Stella Dora: Is it just me or does it seem that no matter what color or shape you get, Stela Dora cookies all taste the same. I’m talking about the ones from the mixpack of course, not of the chocolate in the middle cookies. The Stella Dora chocolate in the middle cookies (aka streimel cookies) are probably the most sought after Kiddush cookie around, save for Pepperidge farm – which I only saw once at shul.

Entenmann’s: Yes that’s how its spelled, I googled it, crazy huh. Anyway certain Entenmann’s products are more Jewish than the others and this includes the chocolate chip cookies, the chocolate covered donuts and the most sought after Kiddush product of all – the crumb covered donut that was usually cut into fours and gone before the rabbi even entered the room. With the frum community moving to the right every day it seems that Entenmann’s may have to become cholov yisroel to keep up with the schwartzes. I myself used to be a big fan of the raspberry Danish which I noticed would show up at shaloshudos but always be stale. Their cheesecakes were particularly good and I would “even out” the sides until the thing was done, and wonder where on earth in all went. Do try the Louisiana Crunch cake if you need a good dense cake that goes well with milk.

Kichel: Plain egg kichel is one of the grossest Jewish foods in my opinion, it ranks up there with borsht, schav and leftover cholent. But, sugared bowtie kichel are a completely different story. They don’t serve them much anymore, but when I spent shabbos in Chapman Lake, PA this summer I couldn’t get enough of them. For all the talk of kichel being such a good herring condiment I rarely see the stuff.

Zomicks: There is an ongoing argument as to whether the famed challah from the bakery zomick’s is bread or cake. Even their whole wheat challah tastes like cake begging people to ask if its appropriate for motzi or just Kiddush.

Zomick’s Meltaway Cake: The most popularized and overrated cake in the frum community period.

Babka: Also known to frummies as kokosh cake, is a chocolate Jewy coffee cake, sometimes soft and most of the time stale, the packaged varieties are rarely good but you can bet they will be messy. Babka finds itself at Kiddush clubs and nicer kiddushim as a substitute for marble cake.

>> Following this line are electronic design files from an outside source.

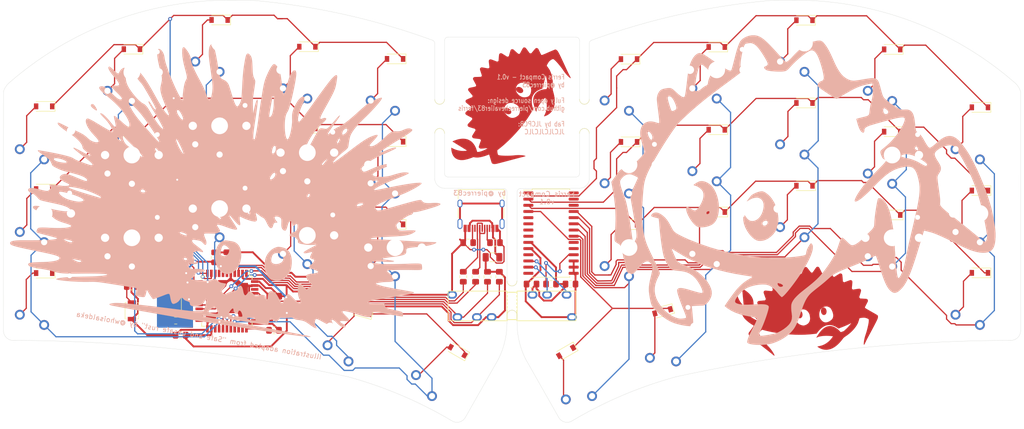
<source format=kicad_pcb>
(kicad_pcb (version 20221018) (generator pcbnew)

  (general
    (thickness 1.6)
  )

  (paper "A4")
  (layers
    (0 "F.Cu" signal)
    (31 "B.Cu" signal)
    (32 "B.Adhes" user "B.Adhesive")
    (33 "F.Adhes" user "F.Adhesive")
    (34 "B.Paste" user)
    (35 "F.Paste" user)
    (36 "B.SilkS" user "B.Silkscreen")
    (37 "F.SilkS" user "F.Silkscreen")
    (38 "B.Mask" user)
    (39 "F.Mask" user)
    (40 "Dwgs.User" user "User.Drawings")
    (41 "Cmts.User" user "User.Comments")
    (42 "Eco1.User" user "User.Eco1")
    (43 "Eco2.User" user "User.Eco2")
    (44 "Edge.Cuts" user)
    (45 "Margin" user)
    (46 "B.CrtYd" user "B.Courtyard")
    (47 "F.CrtYd" user "F.Courtyard")
    (48 "B.Fab" user)
    (49 "F.Fab" user)
  )

  (setup
    (pad_to_mask_clearance 0.05)
    (pcbplotparams
      (layerselection 0x00010fc_ffffffff)
      (plot_on_all_layers_selection 0x0000000_00000000)
      (disableapertmacros false)
      (usegerberextensions false)
      (usegerberattributes true)
      (usegerberadvancedattributes true)
      (creategerberjobfile true)
      (dashed_line_dash_ratio 12.000000)
      (dashed_line_gap_ratio 3.000000)
      (svgprecision 4)
      (plotframeref false)
      (viasonmask false)
      (mode 1)
      (useauxorigin false)
      (hpglpennumber 1)
      (hpglpenspeed 20)
      (hpglpendiameter 15.000000)
      (dxfpolygonmode true)
      (dxfimperialunits true)
      (dxfusepcbnewfont true)
      (psnegative false)
      (psa4output false)
      (plotreference false)
      (plotvalue false)
      (plotinvisibletext false)
      (sketchpadsonfab false)
      (subtractmaskfromsilk false)
      (outputformat 1)
      (mirror false)
      (drillshape 0)
      (scaleselection 1)
      (outputdirectory "")
    )
  )

  (net 0 "")
  (net 1 "+5V")
  (net 2 "Net-(C1-Pad1)")
  (net 3 "VCC")
  (net 4 "Net-(C8-Pad1)")
  (net 5 "/col4")
  (net 6 "Net-(J1-PadA5)")
  (net 7 "Net-(J1-PadA7)")
  (net 8 "Net-(J1-PadA6)")
  (net 9 "Net-(J1-PadB5)")
  (net 10 "Net-(Jack0-PadR1)")
  (net 11 "Net-(Jack0-PadT)")
  (net 12 "Net-(Jack1-PadR1)")
  (net 13 "Net-(Jack1-PadT)")
  (net 14 "/col0")
  (net 15 "/col8")
  (net 16 "/col5")
  (net 17 "/col2")
  (net 18 "/col1")
  (net 19 "/col3")
  (net 20 "/col6")
  (net 21 "/col7")
  (net 22 "Net-(R1-Pad1)")
  (net 23 "Net-(R2-Pad2)")
  (net 24 "/col9")
  (net 25 "/row0,0")
  (net 26 "/row1,0")
  (net 27 "/row1,1")
  (net 28 "/row0,1")
  (net 29 "/row0,2")
  (net 30 "/row0,3")
  (net 31 "/row1,3")
  (net 32 "/row1,2")
  (net 33 "VDD")
  (net 34 "VSS")
  (net 35 "Net-(D0_0-Pad2)")
  (net 36 "Net-(D0_1-Pad2)")
  (net 37 "Net-(D0_2-Pad2)")
  (net 38 "Net-(D0_3-Pad2)")
  (net 39 "Net-(D0_5-Pad2)")
  (net 40 "Net-(D0_6-Pad2)")
  (net 41 "Net-(D0_7-Pad2)")
  (net 42 "Net-(D0_8-Pad2)")
  (net 43 "Net-(D0_9-Pad2)")
  (net 44 "Net-(D1_0-Pad2)")
  (net 45 "Net-(D1_1-Pad2)")
  (net 46 "Net-(D1_2-Pad2)")
  (net 47 "Net-(D1_3-Pad2)")
  (net 48 "Net-(D1_4-Pad2)")
  (net 49 "Net-(D1_5-Pad2)")
  (net 50 "Net-(D1_6-Pad2)")
  (net 51 "Net-(D1_7-Pad2)")
  (net 52 "Net-(D1_8-Pad2)")
  (net 53 "Net-(D1_9-Pad2)")
  (net 54 "Net-(D2_0-Pad2)")
  (net 55 "Net-(D2_1-Pad2)")
  (net 56 "Net-(D2_2-Pad2)")
  (net 57 "Net-(D2_3-Pad2)")
  (net 58 "Net-(D2_4-Pad2)")
  (net 59 "Net-(D2_5-Pad2)")
  (net 60 "Net-(D2_6-Pad2)")
  (net 61 "Net-(D2_7-Pad2)")
  (net 62 "Net-(D2_8-Pad2)")
  (net 63 "Net-(D2_9-Pad2)")
  (net 64 "Net-(D3_3-Pad2)")
  (net 65 "Net-(D3_4-Pad2)")
  (net 66 "Net-(D3_5-Pad2)")
  (net 67 "Net-(D3_6-Pad2)")
  (net 68 "Net-(D0_4-Pad2)")
  (net 69 "Net-(C2-Pad2)")
  (net 70 "/D-")
  (net 71 "/D+")
  (net 72 "Net-(R9-Pad1)")
  (net 73 "GND")
  (net 74 "Net-(J1-PadS1)")

  (footprint "Diode_SMD:D_SOD-123" (layer "F.Cu") (at 196 23.3 180))

  (footprint "Diode_SMD:D_SOD-123" (layer "F.Cu") (at 178 17.3 180))

  (footprint "Diode_SMD:D_SOD-123" (layer "F.Cu") (at 160 22.8 180))

  (footprint "Diode_SMD:D_SOD-123" (layer "F.Cu") (at 214 35.2 180))

  (footprint "Diode_SMD:D_SOD-123" (layer "F.Cu") (at 142 25.3 180))

  (footprint "Diode_SMD:D_SOD-123" (layer "F.Cu") (at 142 42.3 180))

  (footprint "Diode_SMD:D_SOD-123" (layer "F.Cu") (at 160 39.8 180))

  (footprint "Diode_SMD:D_SOD-123" (layer "F.Cu") (at 178 34.3 180))

  (footprint "Diode_SMD:D_SOD-123" (layer "F.Cu") (at 196 40.2 180))

  (footprint "Diode_SMD:D_SOD-123" (layer "F.Cu") (at 214 52.3 180))

  (footprint "Diode_SMD:D_SOD-123" (layer "F.Cu") (at 160 56.7 180))

  (footprint "Diode_SMD:D_SOD-123" (layer "F.Cu") (at 214 69.2 180))

  (footprint "Diode_SMD:D_SOD-123" (layer "F.Cu") (at 196 57.3 180))

  (footprint "Diode_SMD:D_SOD-123" (layer "F.Cu") (at 142 59.3 180))

  (footprint "Diode_SMD:D_SOD-123" (layer "F.Cu") (at 178 51.3 180))

  (footprint "Diode_SMD:D_SOD-123" (layer "F.Cu") (at 129.1 85.4 -150))

  (footprint "Diode_SMD:D_SOD-123" (layer "F.Cu") (at 148.9 77.1 -165))

  (footprint "kbd:TRRS-PJ-320A" (layer "F.Cu") (at 119 76 90))

  (footprint "switches:Choc_PG1350_Choc_Spacing_with_jlcpb_safe_pad_clearance" (layer "F.Cu") (at 214 40))

  (footprint "switches:Choc_PG1350_Choc_Spacing_with_jlcpb_safe_pad_clearance" (layer "F.Cu") (at 196 28))

  (footprint "switches:Choc_PG1350_Choc_Spacing_with_jlcpb_safe_pad_clearance" (layer "F.Cu") (at 142 30))

  (footprint "switches:Choc_PG1350_Choc_Spacing_with_jlcpb_safe_pad_clearance" (layer "F.Cu") (at 160 27.5))

  (footprint "switches:Choc_PG1350_Choc_Spacing_with_jlcpb_safe_pad_clearance" (layer "F.Cu") (at 178 22))

  (footprint "switches:Choc_PG1350_Choc_Spacing_with_jlcpb_safe_pad_clearance" (layer "F.Cu") (at 214 57))

  (footprint "switches:Choc_PG1350_Choc_Spacing_with_jlcpb_safe_pad_clearance" (layer "F.Cu") (at 196 45))

  (footprint "switches:Choc_PG1350_Choc_Spacing_with_jlcpb_safe_pad_clearance" (layer "F.Cu") (at 178 39))

  (footprint "switches:Choc_PG1350_Choc_Spacing_with_jlcpb_safe_pad_clearance" (layer "F.Cu") (at 160 44.5))

  (footprint "switches:Choc_PG1350_Choc_Spacing_with_jlcpb_safe_pad_clearance" (layer "F.Cu") (at 142 47))

  (footprint "switches:Choc_PG1350_Choc_Spacing_with_jlcpb_safe_pad_clearance" (layer "F.Cu") (at 142 64))

  (footprint "switches:Choc_PG1350_Choc_Spacing_with_jlcpb_safe_pad_clearance" (layer "F.Cu") (at 160 61.5))

  (footprint "switches:Choc_PG1350_Choc_Spacing_with_jlcpb_safe_pad_clearance" (layer "F.Cu") (at 178 56))

  (footprint "switches:Choc_PG1350_Choc_Spacing_with_jlcpb_safe_pad_clearance" (layer "F.Cu") (at 196 62))

  (footprint "switches:Choc_PG1350_Choc_Spacing_with_jlcpb_safe_pad_clearance" (layer "F.Cu") (at 214 74))

  (footprint "switches:Choc_PG1350_Choc_Spacing_with_jlcpb_safe_pad_clearance" (layer "F.Cu") (at 150.13 81.7 15))

  (footprint "switches:Choc_PG1350_Choc_Spacing_with_jlcpb_safe_pad_clearance" (layer "F.Cu") (at 131.47 89.41 30))

  (footprint "switches:Choc_PG1350_Choc_Spacing_with_jlcpb_safe_pad_clearance" (layer "F.Cu") (at 22 40))

  (footprint "Resistor_SMD:R_0805_2012Metric_Pad1.15x1.40mm_HandSolder" (layer "F.Cu") (at 114.5 63 180))

  (footprint "Diode_SMD:D_SOD-123" (layer "F.Cu") (at 40 57.25 180))

  (footprint "switches:Choc_PG1350_Choc_Spacing_with_jlcpb_safe_pad_clearance" (layer "F.Cu") (at 76 44.5))

  (footprint "Diode_SMD:D_SOD-123" (layer "F.Cu") (at 22 52 180))

  (footprint "Diode_SMD:D_SOD-123" (layer "F.Cu") (at 94 59.25 180))

  (footprint "Diode_SMD:D_SOD-123" (layer "F.Cu") (at 22 69.25 180))

  (footprint "Diode_SMD:D_SOD-123" (layer "F.Cu") (at 58 17.25 180))

  (footprint "Connector_USB:USB_C_Receptacle_HRO_TYPE-C-31-M-12" (layer "F.Cu") (at 111.64 56.01 180))

  (footprint "switches:Choc_PG1350_Choc_Spacing_with_jlcpb_safe_pad_clearance" (layer "F.Cu") (at 40 28))

  (footprint "switches:Choc_PG1350_Choc_Spacing_with_jlcpb_safe_pad_clearance" (layer "F.Cu") (at 94 64))

  (footprint "switches:Choc_PG1350_Choc_Spacing_with_jlcpb_safe_pad_clearance" (layer "F.Cu") (at 76 27.5))

  (footprint "Diode_SMD:D_SOD-123" (layer "F.Cu") (at 40 40.25 180))

  (footprint "Diode_SMD:D_SOD-123" (layer "F.Cu") (at 76 22.75 180))

  (footprint "Diode_SMD:D_SOD-123" (layer "F.Cu") (at 106.84 85.28 150))

  (footprint "switches:Choc_PG1350_Choc_Spacing_with_jlcpb_safe_pad_clearance" (layer "F.Cu") (at 22 74))

  (footprint "Diode_SMD:D_SOD-123" (layer "F.Cu") (at 58 51 180))

  (footprint "switches:Choc_PG1350_Choc_Spacing_with_jlcpb_safe_pad_clearance" (layer "F.Cu")
    (tstamp 00000000-0000-0000-0000-00005edab11f)
    (at 76 61.5)
    (descr "Kailh \"Choc\" PG1350 keyswitch")
    (tags "kailh,choc")
    (path "/00000000-0000-0000-0000-00005eef764a")
    (clearance 0.7)
    (attr through_hole)
    (fp_text reference "K2_3" (at 0 0) (layer "F.SilkS") hide
        (effects (font (size 1 1) (thickness 0.15)))
      (tstamp 74809737-a86e-4830-a1e0-475f89befcb3)
    )
    (fp_text value "KEYSW" (at 0 10.5) (layer "Cmts.User") hide
        (effects (font (size 1 1) (thickness 0.15)))
      (tstamp 29fc147a-68ea-460b-b6ab-159c0d39a564)
    )
    (fp_line (start -9 -8.5) (end 9 -8.5)
      (stroke (width 0.12) (type solid)) (layer "Eco1.User") (tstamp cd5e3bb9-b8b7-4260-a3c8-1bd9bb1139aa))
    (fp_line (start -9 8.5) (end -9 -8.5)
      (stroke (width 0.12) (type solid)) (layer "Eco1.User") (tstamp 1c40d5d3-ec78-407f-86ad-6b87de821020))
    (fp_line (start 9 -8.5) (end 9 8.5)
      (stroke (width 0.12) (type solid)) (layer "Eco1.User") (tstamp e0eacaf9-4179-4881-ad74-7606fc8375f1))
    (fp_line (start 9 8.5) (end -9 8.5)
      (stroke (width 0.12) (type solid)) (layer "Eco1.User") (tstamp 0be95cbf-de68-4a5c-af58-953a018f26c1))
    (fp_line (start -6.9 6.9) (end -6.9 -6.9)
      (stroke (width 0.1
... [666304 chars truncated]
</source>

Ruggalech: Vanilla are my favorite, but the most popular are Chocolate and Cinnamon. Frummies make the best ones, no matter how many trendy companies in your local upscale market try to tout their “all natural” rugalech “just like grandma made” its all about heimishe when it comes to rugalech

Rainbow cake: Rainbow cake used to be a favorite of my brothers, he was allotted several pieces for his Friday night treat, while I had a more Waspy apple turnover. Rainbow cakes all taste the same rarely have I seen a worse or better version, as with most Jeiwsh cakes and cookies, colors have no effect on taste.

Hamentashen: Possibly the greatest and most unique Jewish cookie of all because there is no non-Jewish equivalent and non-Jews don’t even eat them. Lately there has been a push to regulate jelly to dough ration and I have issues with this. Who wants to bite into a hamentaschen and only get the dough? Jelly shouldn’t be left out of the situation. Traditionally people over 50 like the poppy and prune better, while younger folks have been down with chocolate chips (technically not a hamentaschen in my book. I’m all about apricot and raspberry.

Jelly Roll: Maybe someone can explain to me why all Jelly roll tastes like coconut? Or why the jelly to cake ratio is so overbearing that it starts oozing out when you attempt to cut it. Also what’s the deal with just having chocolate sprinkles and not rainbow one’s?